* _Work item_: Write out the data that follows exactly, keeping every picture out.

(Collected data entries)
--- START ---

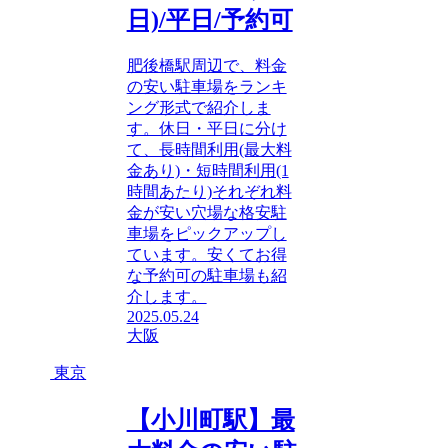
日)/平日/予約可
肥後橋駅周辺で、料金
の安い駐車場をランキ
ング形式で紹介しま
す。休日・平日に分け
て、長時間利用(最大料
金あり)・短時間利用(1
時間あたり)それぞれ料
金が安い穴場な格安駐
車場をピックアップし
ています。安くてお得
な予約可の駐車場も紹
介します。
2025.05.24
大阪
東京
【小川町駅】最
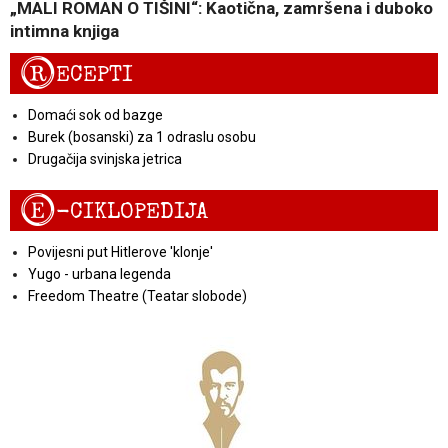
„MALI ROMAN O TIŠINI“: Kaotična, zamršena i duboko
intimna knjiga
R
ECEPTI
Domaći sok od bazge
Burek (bosanski) za 1 odraslu osobu
Drugačija svinjska jetrica
E
-CIKLOPEDIJA
Povijesni put Hitlerove 'klonje'
Yugo - urbana legenda
Freedom Theatre (Teatar slobode)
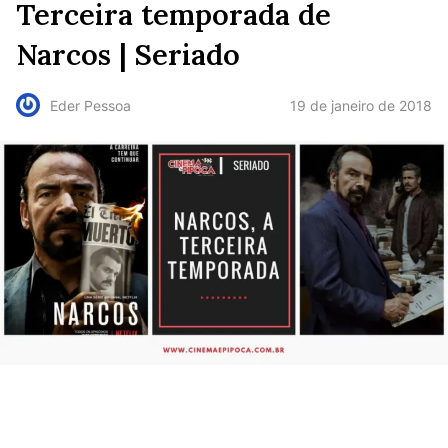
Terceira temporada de
Narcos | Seriado
19 de janeiro de 2018
Eder Pessoa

--- END ---

* _Solution to this task_:
日)/平日/予約可
肥後橋駅周辺で、料金
の安い駐車場をランキ
ング形式で紹介しま
す。休日・平日に分け
て、長時間利用(最大料
金あり)・短時間利用(1
時間あたり)それぞれ料
金が安い穴場な格安駐
車場をピックアップし
ています。安くてお得
な予約可の駐車場も紹
介します。
2025.05.24
大阪
東京
【小川町駅】最
„MALI ROMAN O TIŠINI“: Kaotična, zamršena i duboko
intimna knjiga
R
ECEPTI
Domaći sok od bazge
Burek (bosanski) za 1 odraslu osobu
Drugačija svinjska jetrica
E
-CIKLOPEDIJA
Povijesni put Hitlerove 'klonje'
Yugo - urbana legenda
Freedom Theatre (Teatar slobode)
Terceira temporada de
Narcos | Seriado
19 de janeiro de 2018
Eder Pessoa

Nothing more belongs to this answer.